Mais avant tout, en Afrique, notre éducation nous recommande de consulter nos devancières, de porter l’information de l’appel de Libreville auprès de ces Femmes Leaders africaines qui ont fait leur preuve au plan continental et à l’international pour bénéficier de leurs conseils, leurs expériences et expertises avérés.

"Rien ne pourra empêcher notre

détermination à aller aux Nations Unies"

Vous comptez protester devant le siège des Nations Unies, lors de la prochaine journée internationale de la femme, contre la non-application de la résolution 1325 consacrée aux femmes et à l’égalité des sexes ?

Il s’agit d’un cri du cœur. Plus de vingt après l’adoption de cette résolution 1325, force est de constater que la participation des femmes au processus de paix et de sécurité n’est pas à la hauteur des attentes de ces initiateurs. Je dirai que cette résolution est passée presqu’inaperçue dans beaucoup de pays africains.

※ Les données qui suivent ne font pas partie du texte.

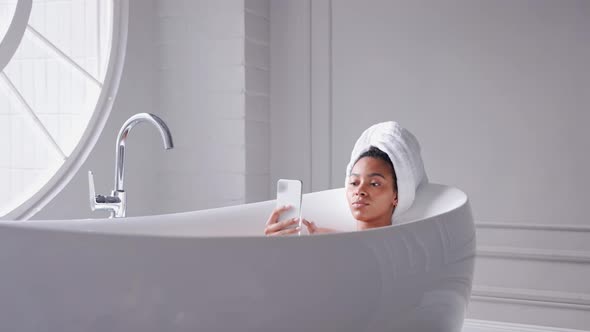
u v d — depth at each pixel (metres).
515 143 2.62
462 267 1.42
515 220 2.62
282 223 1.63
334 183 2.93
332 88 2.93
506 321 2.61
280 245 1.04
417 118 2.77
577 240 2.53
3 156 4.56
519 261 2.60
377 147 1.72
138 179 2.84
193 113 2.90
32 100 4.25
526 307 2.58
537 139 2.58
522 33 2.60
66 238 0.99
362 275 1.11
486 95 2.66
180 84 2.92
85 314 0.99
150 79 2.93
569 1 2.54
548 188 2.57
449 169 2.72
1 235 0.99
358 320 1.12
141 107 2.86
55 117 4.20
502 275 2.62
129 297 0.99
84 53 3.98
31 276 0.99
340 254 1.08
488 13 2.65
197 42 2.88
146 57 2.90
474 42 2.68
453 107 2.71
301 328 1.06
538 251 2.57
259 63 2.93
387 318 1.18
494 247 2.64
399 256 1.18
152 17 2.94
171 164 2.94
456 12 2.71
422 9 2.76
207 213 1.89
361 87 2.87
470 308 2.66
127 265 0.98
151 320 1.00
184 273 0.99
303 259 1.05
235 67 2.83
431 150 2.75
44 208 2.35
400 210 1.72
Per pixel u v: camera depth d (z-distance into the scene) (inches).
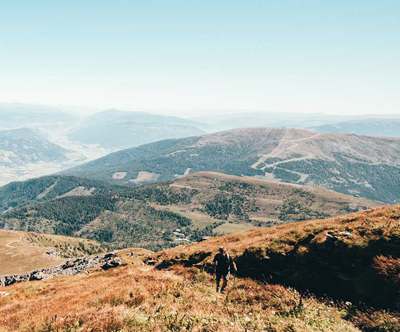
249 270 788.0
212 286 681.6
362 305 503.2
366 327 428.1
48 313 499.5
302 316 444.5
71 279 1400.1
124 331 359.9
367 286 529.0
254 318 427.5
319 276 631.2
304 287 634.2
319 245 689.0
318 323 419.5
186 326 372.8
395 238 583.5
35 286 1134.4
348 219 854.5
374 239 609.0
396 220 667.4
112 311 428.1
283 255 749.3
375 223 686.5
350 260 606.5
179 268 1019.3
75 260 2901.1
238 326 382.0
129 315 405.7
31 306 621.6
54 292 904.3
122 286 618.8
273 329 383.2
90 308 475.5
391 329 400.5
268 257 769.6
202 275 809.5
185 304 471.8
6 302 884.0
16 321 491.8
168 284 597.0
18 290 1058.7
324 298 565.6
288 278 684.1
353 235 656.4
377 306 486.0
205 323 384.5
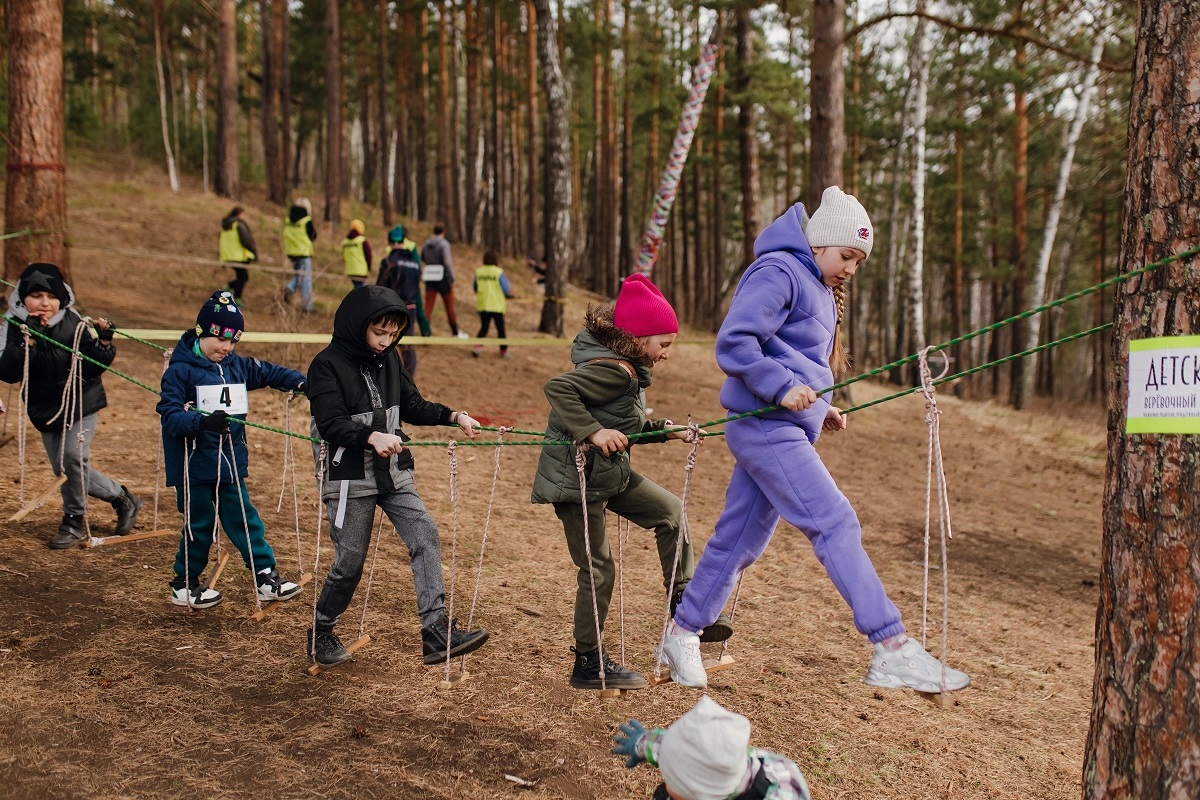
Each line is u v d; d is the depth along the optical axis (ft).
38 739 11.72
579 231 146.30
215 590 16.16
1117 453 8.28
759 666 16.53
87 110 93.45
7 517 18.94
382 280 41.83
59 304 17.39
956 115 94.17
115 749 11.71
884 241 131.13
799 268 10.62
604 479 12.12
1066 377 149.79
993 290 112.37
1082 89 71.51
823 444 39.55
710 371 55.26
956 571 24.49
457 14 115.03
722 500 28.60
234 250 48.14
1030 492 36.37
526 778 12.09
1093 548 28.96
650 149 123.75
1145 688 7.84
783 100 77.20
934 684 9.29
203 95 127.13
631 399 12.22
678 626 11.31
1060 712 16.42
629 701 14.51
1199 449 7.63
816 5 42.24
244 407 15.57
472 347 49.11
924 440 43.80
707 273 139.64
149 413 28.89
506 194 148.77
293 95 123.54
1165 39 8.00
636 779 12.37
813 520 10.12
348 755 12.12
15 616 14.82
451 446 13.32
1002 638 19.92
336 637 13.99
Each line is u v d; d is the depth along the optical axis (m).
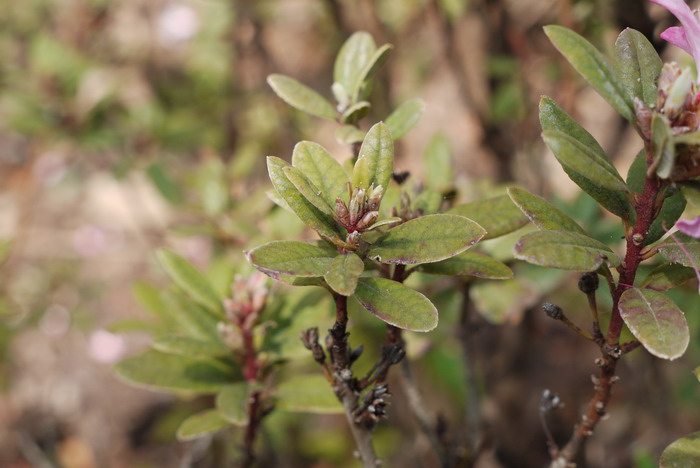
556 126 0.36
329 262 0.36
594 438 0.73
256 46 0.91
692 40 0.35
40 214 1.14
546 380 0.74
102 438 0.96
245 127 0.89
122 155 0.84
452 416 0.71
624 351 0.37
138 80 1.03
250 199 0.55
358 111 0.40
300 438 0.85
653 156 0.35
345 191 0.37
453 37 0.78
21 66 1.06
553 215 0.36
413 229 0.36
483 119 0.78
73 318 1.02
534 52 0.74
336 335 0.37
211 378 0.44
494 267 0.38
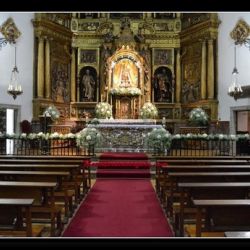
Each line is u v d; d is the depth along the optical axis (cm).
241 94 1755
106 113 1852
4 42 1739
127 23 2052
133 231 616
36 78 1894
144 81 2048
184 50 2069
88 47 2091
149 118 1838
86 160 1033
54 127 1841
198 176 619
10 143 1733
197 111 1784
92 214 729
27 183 561
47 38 1919
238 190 555
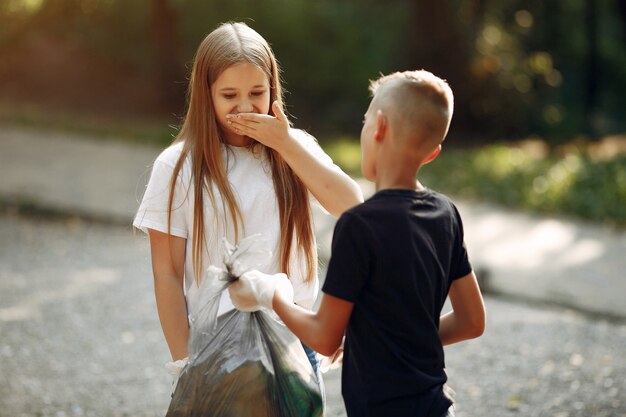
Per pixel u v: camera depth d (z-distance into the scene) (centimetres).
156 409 705
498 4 3164
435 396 339
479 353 845
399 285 333
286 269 414
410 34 2781
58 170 1827
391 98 345
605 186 1733
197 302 388
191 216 400
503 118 2827
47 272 1149
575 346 869
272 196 408
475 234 1355
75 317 955
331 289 334
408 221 338
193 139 403
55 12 3303
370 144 352
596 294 1043
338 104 3047
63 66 3266
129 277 1130
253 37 400
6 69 3244
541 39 3431
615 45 3825
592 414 679
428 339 342
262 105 397
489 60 2838
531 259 1205
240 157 411
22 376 771
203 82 398
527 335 905
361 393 339
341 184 396
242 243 367
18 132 2330
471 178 1853
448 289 362
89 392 738
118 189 1647
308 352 408
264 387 369
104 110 2966
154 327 930
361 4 3234
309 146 420
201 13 3172
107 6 3303
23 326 918
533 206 1584
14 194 1570
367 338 338
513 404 706
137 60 3266
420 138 343
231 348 373
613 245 1295
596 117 3422
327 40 3152
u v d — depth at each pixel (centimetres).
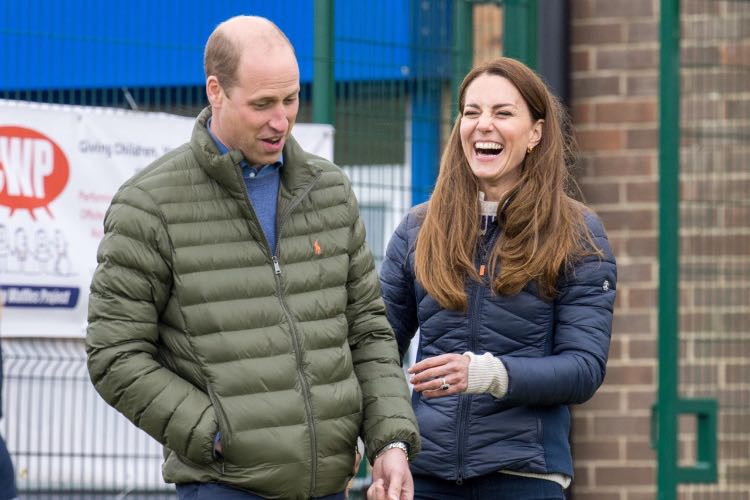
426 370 1439
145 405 1266
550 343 1527
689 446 2591
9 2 2800
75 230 2594
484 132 1535
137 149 2619
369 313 1416
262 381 1279
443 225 1556
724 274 2584
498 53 2667
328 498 1328
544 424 1517
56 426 2678
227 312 1280
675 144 2425
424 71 2659
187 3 2788
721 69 2597
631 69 2669
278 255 1314
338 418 1319
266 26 1293
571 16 2684
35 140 2570
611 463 2638
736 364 2577
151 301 1288
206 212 1293
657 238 2653
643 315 2652
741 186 2595
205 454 1266
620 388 2648
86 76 2805
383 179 2655
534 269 1497
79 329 2612
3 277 2561
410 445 1367
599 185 2677
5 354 2619
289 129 1307
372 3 2658
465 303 1521
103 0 2788
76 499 2698
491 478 1520
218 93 1287
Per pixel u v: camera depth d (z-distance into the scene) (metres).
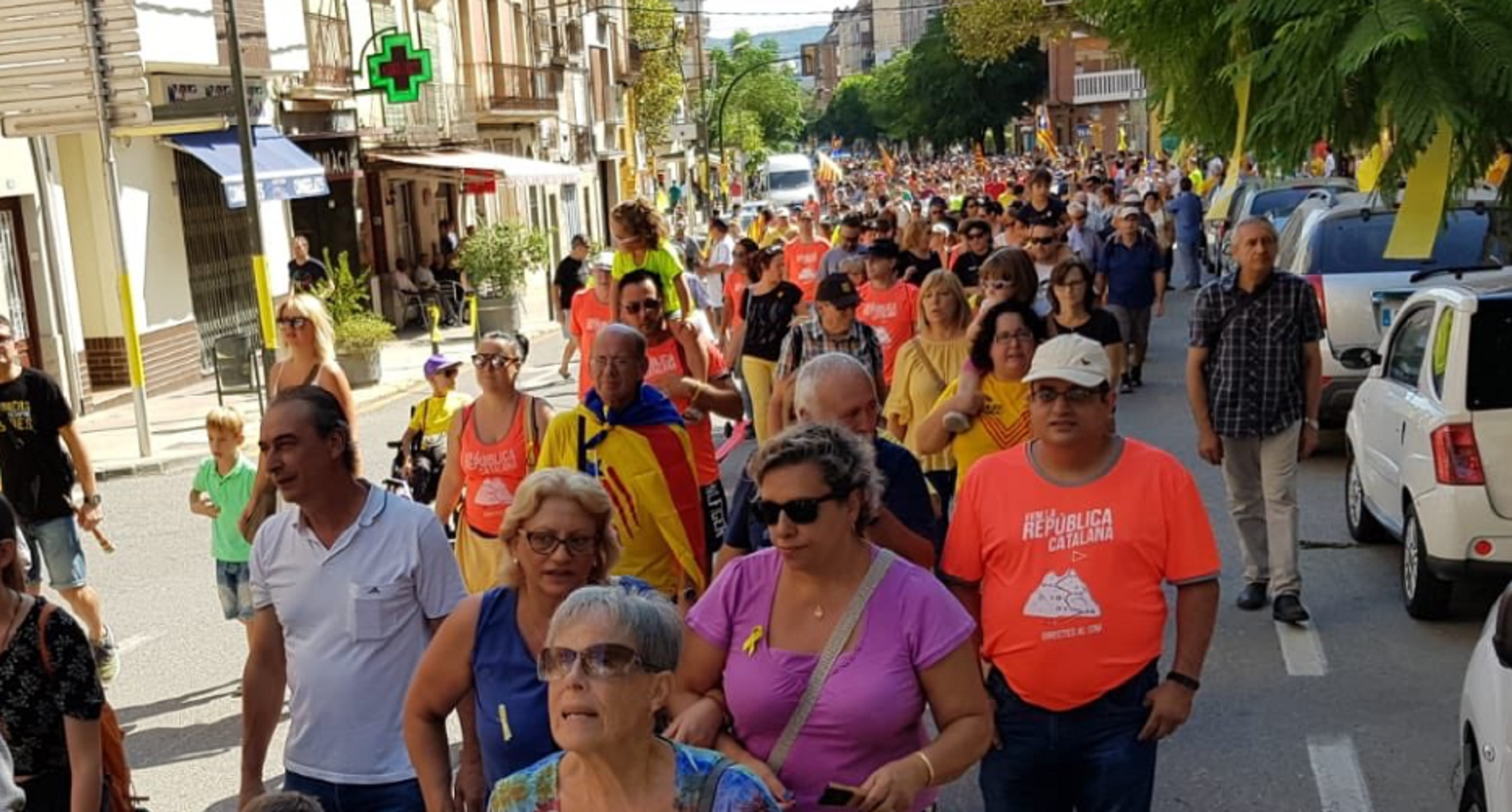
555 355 26.33
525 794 3.27
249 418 19.83
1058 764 4.72
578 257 21.62
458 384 23.78
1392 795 6.35
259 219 18.20
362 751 4.81
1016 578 4.68
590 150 56.09
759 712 3.94
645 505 6.35
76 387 21.14
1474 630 8.37
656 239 10.48
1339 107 6.03
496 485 7.25
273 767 7.46
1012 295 6.50
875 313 10.70
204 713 8.41
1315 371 8.46
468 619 4.32
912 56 100.25
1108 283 16.58
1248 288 8.41
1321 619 8.68
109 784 4.82
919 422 7.73
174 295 24.03
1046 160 64.94
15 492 8.74
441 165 32.22
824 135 184.12
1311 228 13.46
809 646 3.94
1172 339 20.69
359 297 23.89
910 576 3.98
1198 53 6.95
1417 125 5.61
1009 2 42.50
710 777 3.22
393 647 4.83
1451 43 5.61
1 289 19.94
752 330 12.79
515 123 45.41
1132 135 79.06
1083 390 4.56
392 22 33.78
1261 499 8.75
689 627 4.09
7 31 17.36
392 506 4.90
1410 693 7.47
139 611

A Libreville, les femmes ont demandé un déplacement en masse devant le siège des Nations Unies à New York à l’occasion de la prochaine journée internationale de la femme. Ce projet reste cependant à être étudié. Nous ne ferons rien qui soit contraire aux procédures légales.

S’il s’avère que cette voie de recours est admise, nous l’utiliserons. Inversement, s’il faut passer par nos institutions, à l’instar de l’Union Africaine, parce qu’il s’agit d’une recommandation en vigueur, nous suivrons cette voie. Mais il est sûr et certain que rien ne pourra empêcher notre détermination à aller aux Nations Unies. 

Plusieurs rencontres similaires à la vôtre ont lieu sur le Continent. Vu que les préoccupations sont partagées par l’ensemble des femmes du Continent, ne faut-il pas mutualiser vos initiatives pour être plus efficaces ?

Je fais le constat qu’il y a en effet, plusieurs rencontres de femmes qui ont eu lieu et qui s’annoncent encore sur le Continent. Mais malheureusement, elles restent, pour la plupart, sans effet. L’idée de fédérer nos initiatives découle de ces échecs. Elle viendra structurer toutes les préoccupations qui sont au cœur de nos rencontres. A savoir, les questions de nos droits, de l’autonomisation, du climat, l’égalité des sexes et de l’épineuse question de la protection de l’environnement en passant par le toilettage de nos traditions...

Toutes ces questions, qui ne sont pas suffisamment prises en compte par nos différents gouvernements, seront amplifiées par nos différentes organisations représentatives au sein de cette fédération. Par ailleurs, nous avons l’ambition de créer des zones thématiques. Je m’explique : si par exemple en Côte d’Ivoire, la préoccupation des femmes est de faire la promotion des Petites et moyennes entreprises (PMI), la fédération apportera son appui dans ce sens. Si, en Guinée Bissau, les femmes sont préoccupées par la question de l’alphabétisation, la fédération apportera également son appui. Au Gabon, nous savons que c’est la question de l’égalité du genre qui est prédominante. Nous allons donc renforcer la capacité des organisations gabonaises qui s’occupent de cette question faisant partie des 17 Objectifs du développement durable (ODD). Voilà comment nous comptons travailler en synergie. Pour l’heure, nous en sommes encore qu’au stade de la réflexion.

Votre mot de la fin , s'il vous plait...  

Au terme de ce premier Sommet International des Femmes Leaders d’Afrique et d’Ailleurs Inspirantes, nous, femmes africaines, avons exprimé notre volonté de travailler ensemble pour trouver des solutions à nos problèmes. Indiscutablement, la rencontre de Libreville a jeté les bases de notre fédération qui verra le jour, je l’espère, dans les semaines voire les mois à venir. Je peux vous assurer que les femmes sont déterminées à y arriver.